* [Instructions for the task]:
Write out exactly the lines from the one containing "right front paw: (362, 483)" through the last line of the records below, both included, and leave out any pictures.
————————
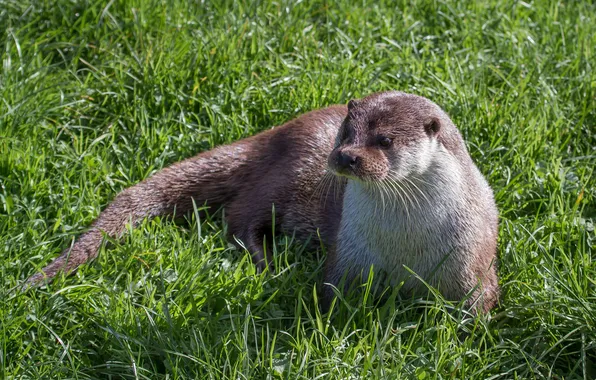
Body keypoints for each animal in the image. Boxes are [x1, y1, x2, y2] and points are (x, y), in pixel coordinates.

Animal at [23, 91, 498, 312]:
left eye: (384, 140)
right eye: (348, 132)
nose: (346, 155)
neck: (406, 249)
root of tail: (275, 134)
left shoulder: (473, 262)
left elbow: (480, 306)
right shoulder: (348, 257)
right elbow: (331, 295)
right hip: (285, 178)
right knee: (239, 218)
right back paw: (267, 262)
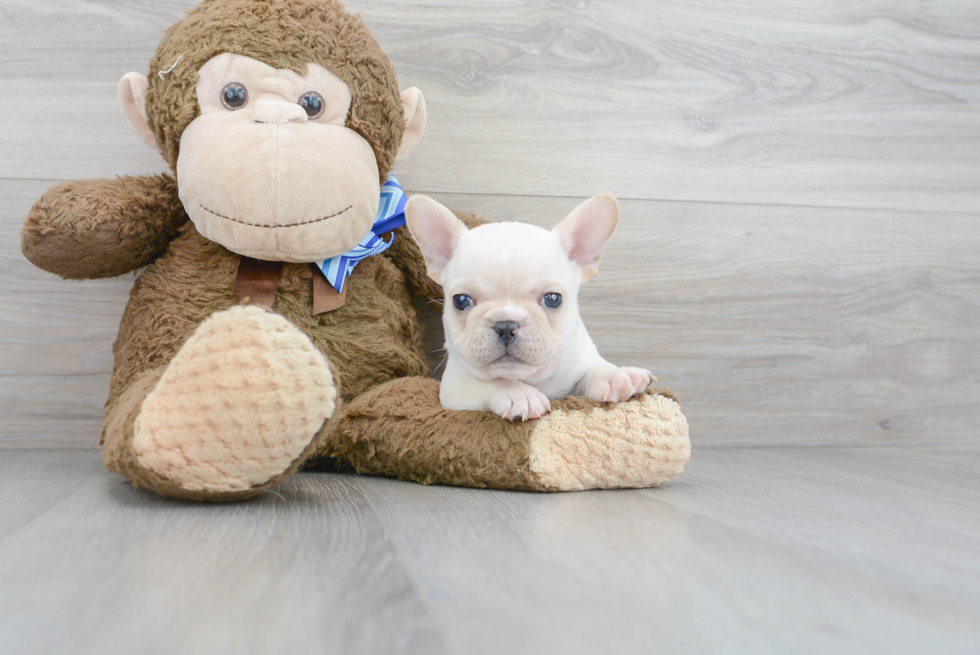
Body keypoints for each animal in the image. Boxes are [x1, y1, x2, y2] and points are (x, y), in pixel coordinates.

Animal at [402, 193, 656, 420]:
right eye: (461, 301)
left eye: (553, 299)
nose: (505, 325)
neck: (534, 378)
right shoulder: (455, 385)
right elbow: (494, 382)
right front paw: (519, 395)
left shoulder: (580, 360)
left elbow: (594, 368)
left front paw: (616, 376)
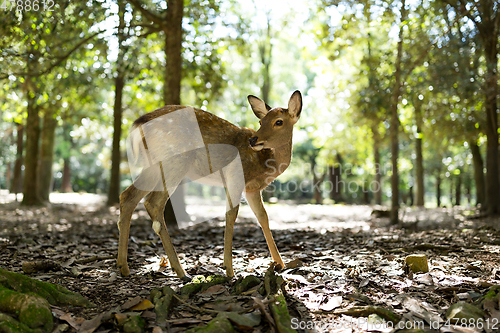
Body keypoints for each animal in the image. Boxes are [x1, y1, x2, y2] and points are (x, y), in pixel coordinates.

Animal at [117, 89, 302, 278]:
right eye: (261, 121)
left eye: (278, 121)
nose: (253, 140)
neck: (264, 161)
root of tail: (138, 124)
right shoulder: (236, 175)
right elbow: (231, 215)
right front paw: (229, 269)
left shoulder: (251, 189)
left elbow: (263, 217)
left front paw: (280, 263)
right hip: (175, 160)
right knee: (153, 202)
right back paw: (181, 271)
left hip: (153, 165)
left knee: (128, 196)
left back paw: (123, 267)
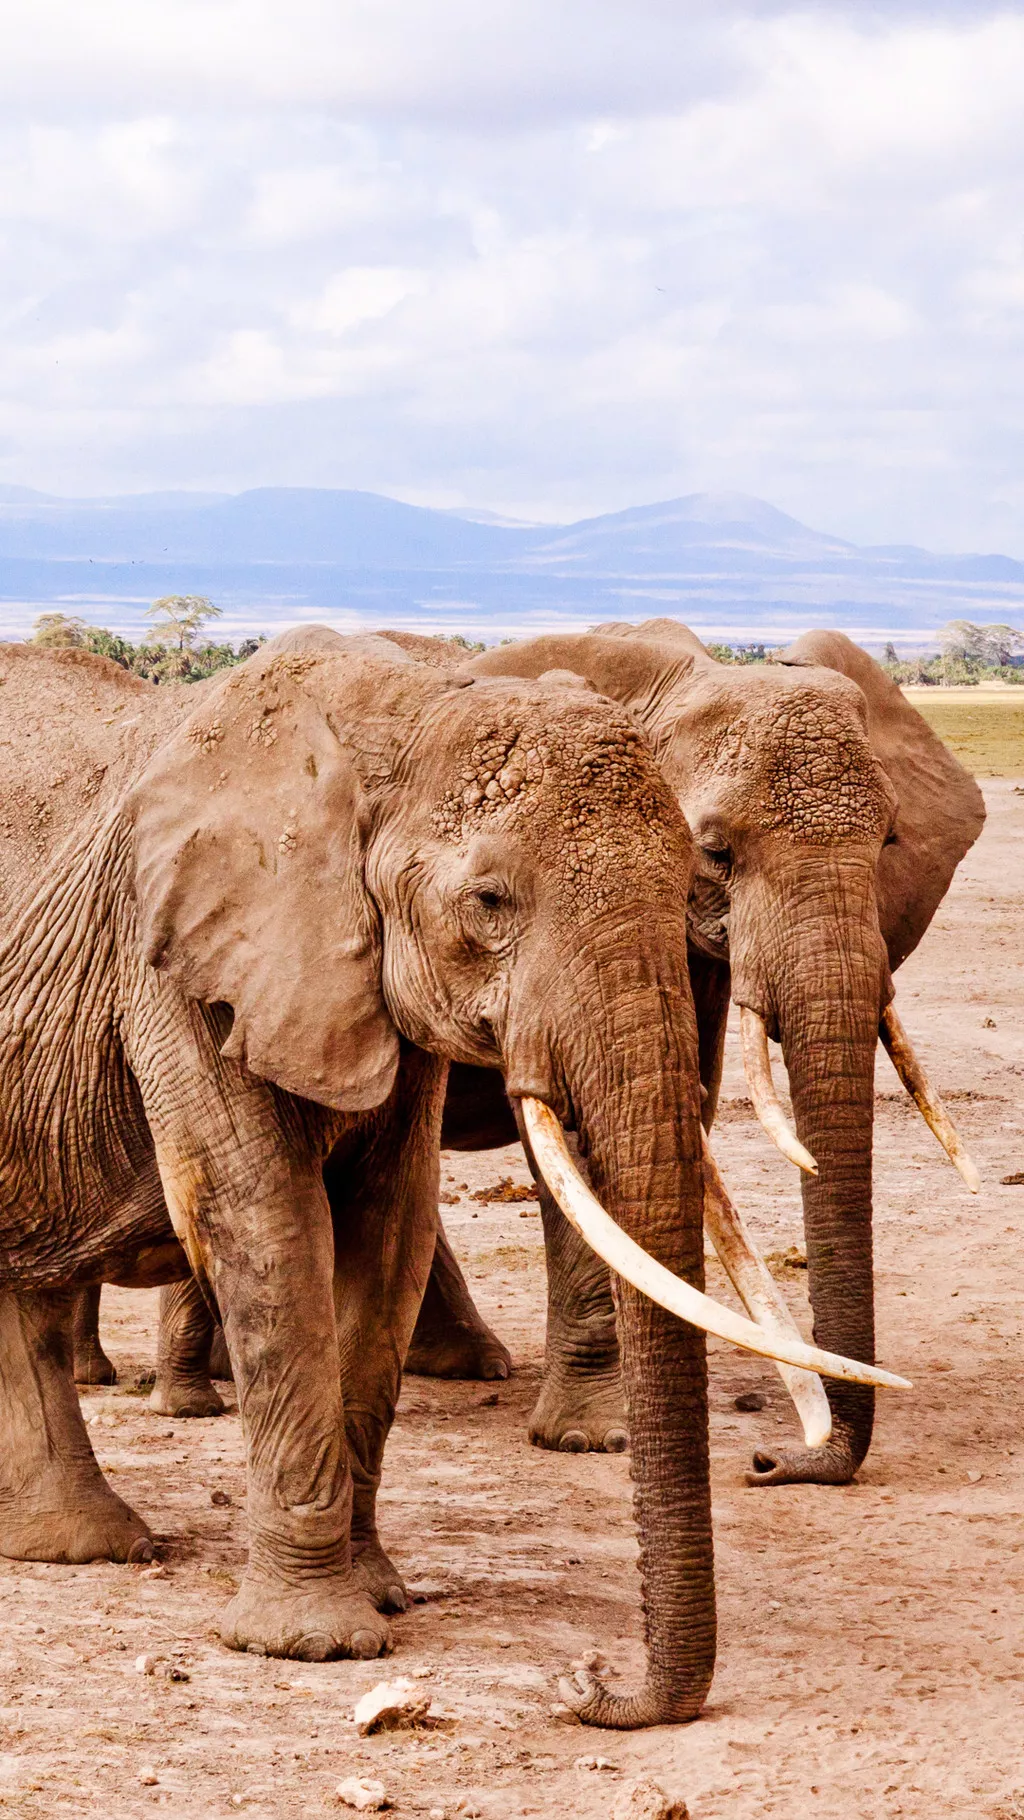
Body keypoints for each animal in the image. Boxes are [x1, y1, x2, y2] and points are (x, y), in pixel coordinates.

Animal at [0, 633, 902, 1725]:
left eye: (694, 872)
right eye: (489, 902)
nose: (590, 1680)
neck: (389, 722)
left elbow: (387, 1235)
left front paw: (379, 1592)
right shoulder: (177, 964)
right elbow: (267, 1226)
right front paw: (315, 1642)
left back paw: (76, 1543)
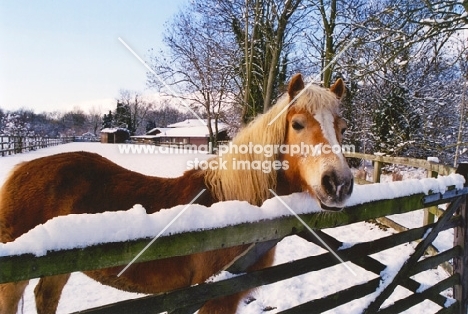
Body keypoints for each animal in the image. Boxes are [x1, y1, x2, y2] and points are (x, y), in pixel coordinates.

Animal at [0, 73, 352, 312]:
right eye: (297, 124)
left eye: (343, 127)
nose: (339, 183)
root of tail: (21, 170)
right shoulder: (215, 297)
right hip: (13, 281)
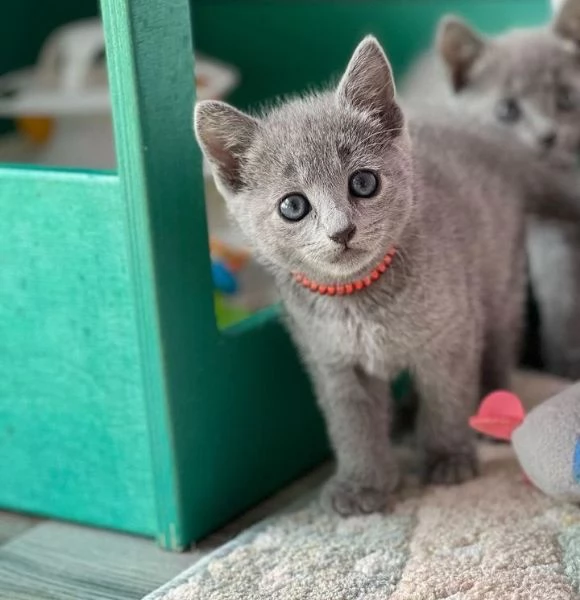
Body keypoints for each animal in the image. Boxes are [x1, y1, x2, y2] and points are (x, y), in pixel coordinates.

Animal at [195, 37, 560, 516]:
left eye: (363, 183)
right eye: (293, 206)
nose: (342, 230)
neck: (358, 298)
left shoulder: (450, 336)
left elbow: (446, 398)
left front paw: (447, 457)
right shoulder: (331, 361)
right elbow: (353, 426)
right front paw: (362, 483)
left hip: (501, 286)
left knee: (498, 347)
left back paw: (487, 410)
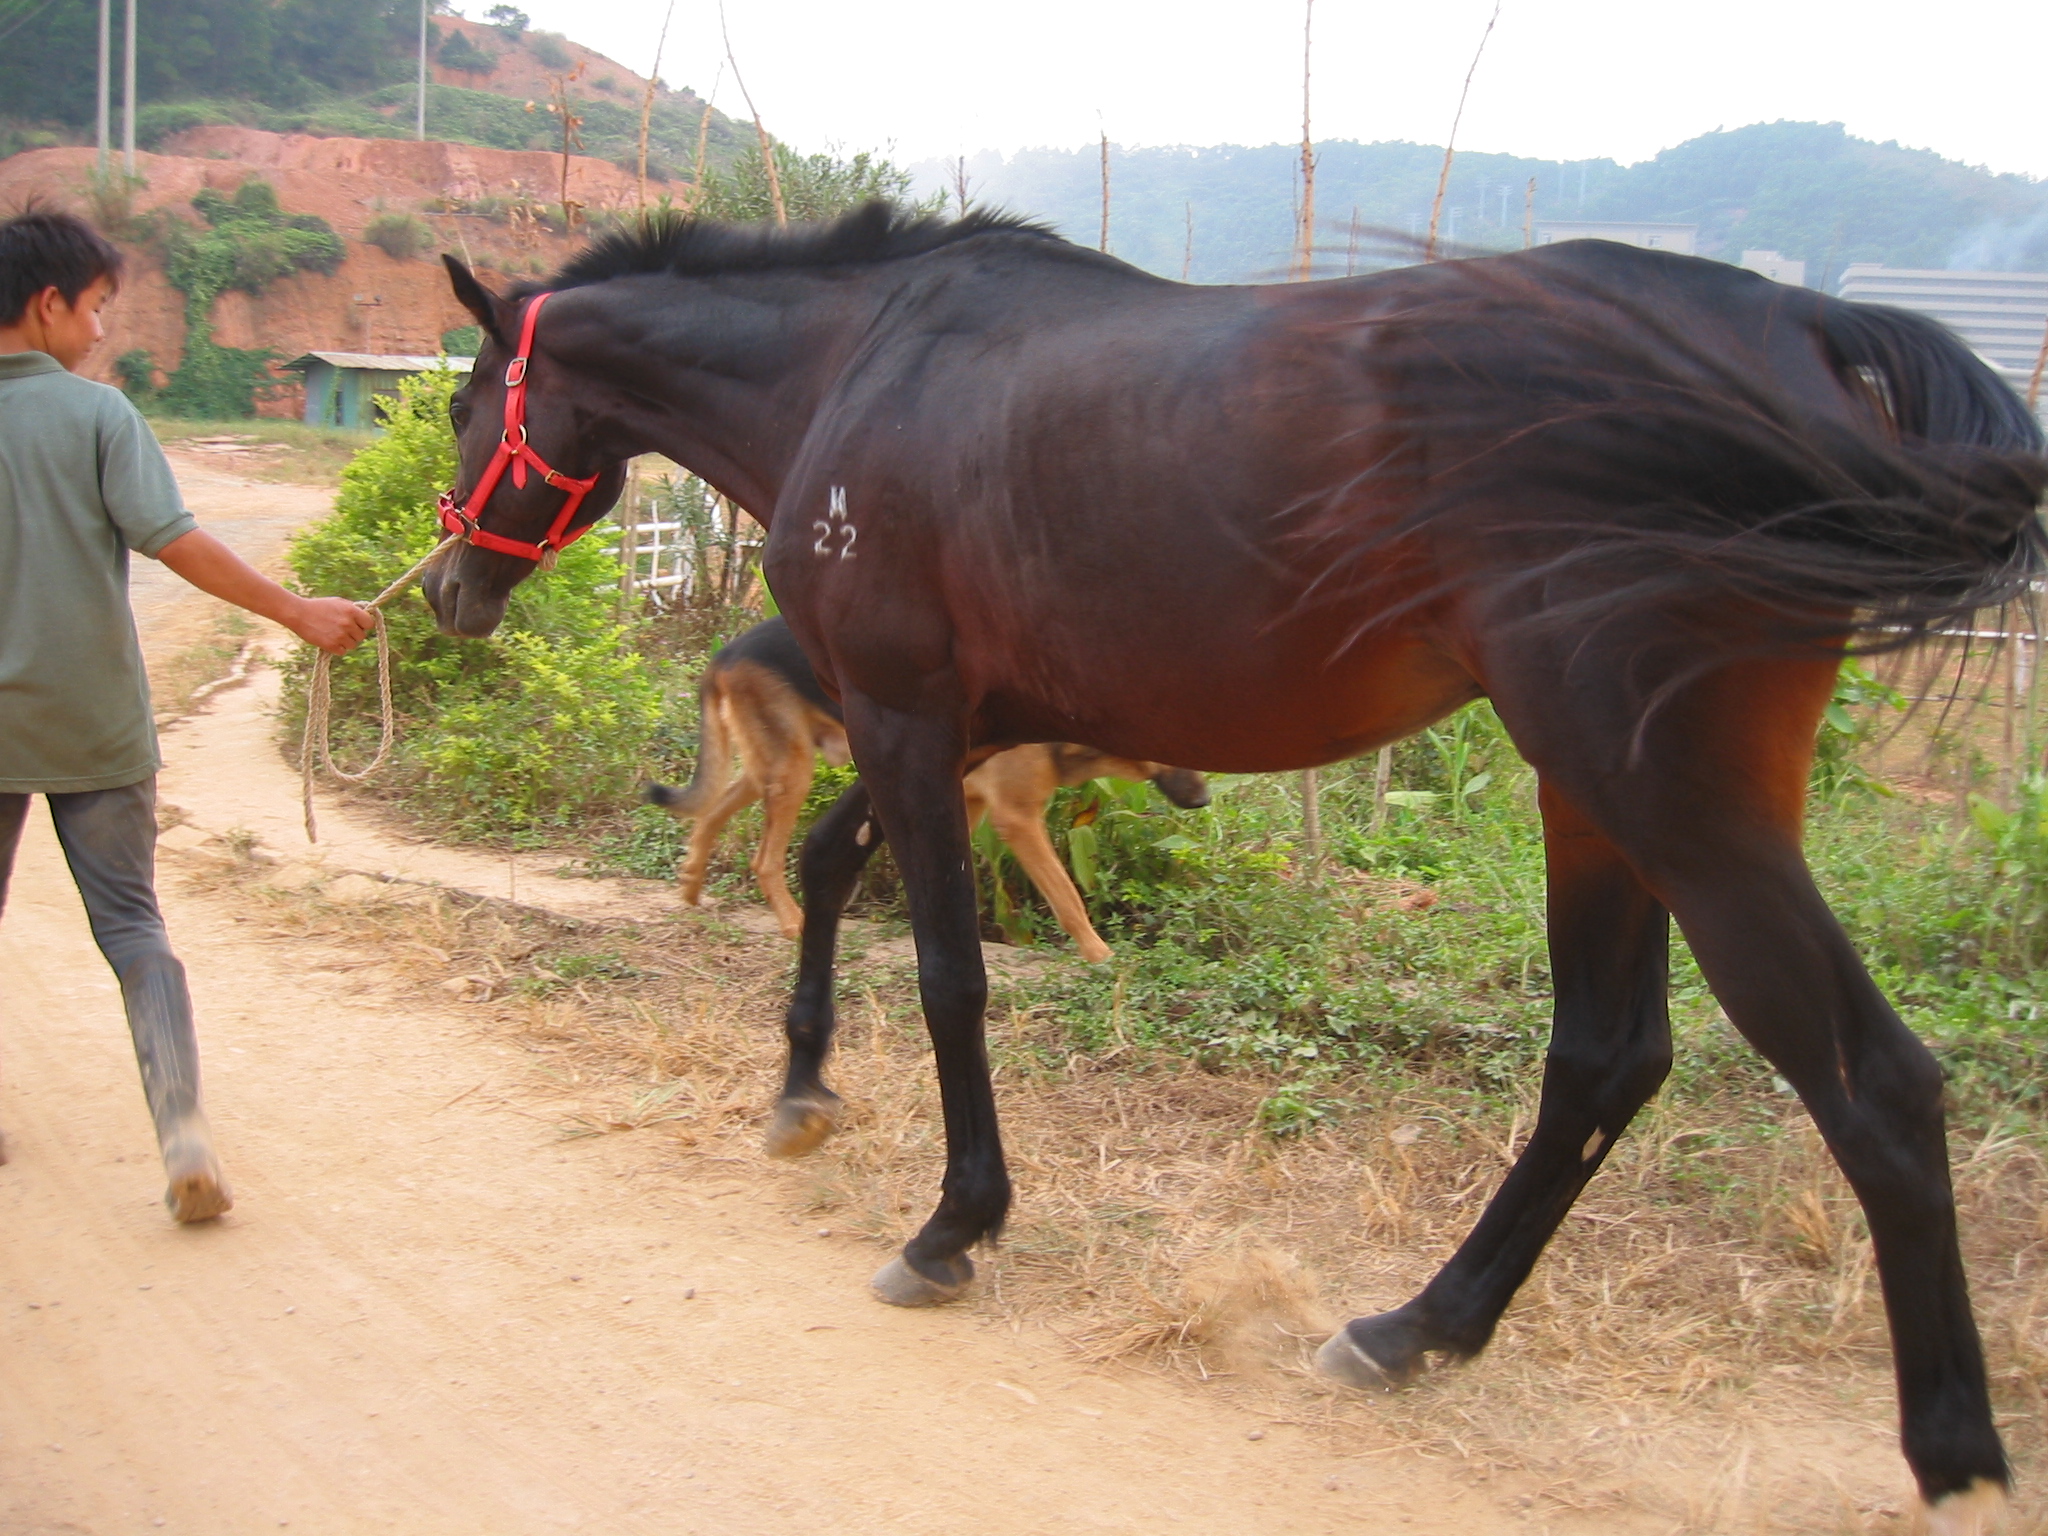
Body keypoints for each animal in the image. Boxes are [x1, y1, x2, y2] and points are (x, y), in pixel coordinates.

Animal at [647, 618, 1204, 958]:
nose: (1203, 802)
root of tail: (729, 650)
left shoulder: (968, 805)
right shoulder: (1017, 819)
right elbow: (1067, 896)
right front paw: (1100, 957)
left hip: (775, 764)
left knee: (711, 809)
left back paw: (691, 886)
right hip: (791, 772)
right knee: (762, 857)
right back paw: (792, 923)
————————
* [Exercise output]:
right front paw: (362, 483)
left hip: (501, 286)
left knee: (498, 347)
left back paw: (487, 410)
Body keypoints for each animal in the image. Boxes are [x1, y1, x2, y2] and points are (x, y), in pixel coordinates.

Animal at [647, 618, 1204, 958]:
nose: (1203, 802)
root of tail: (729, 650)
left shoulder: (968, 805)
right shoulder: (1017, 819)
right elbow: (1067, 896)
right front paw: (1100, 957)
left hip: (775, 764)
left knee: (711, 809)
left back paw: (691, 886)
right hip: (791, 772)
right knee: (762, 857)
right back paw: (792, 923)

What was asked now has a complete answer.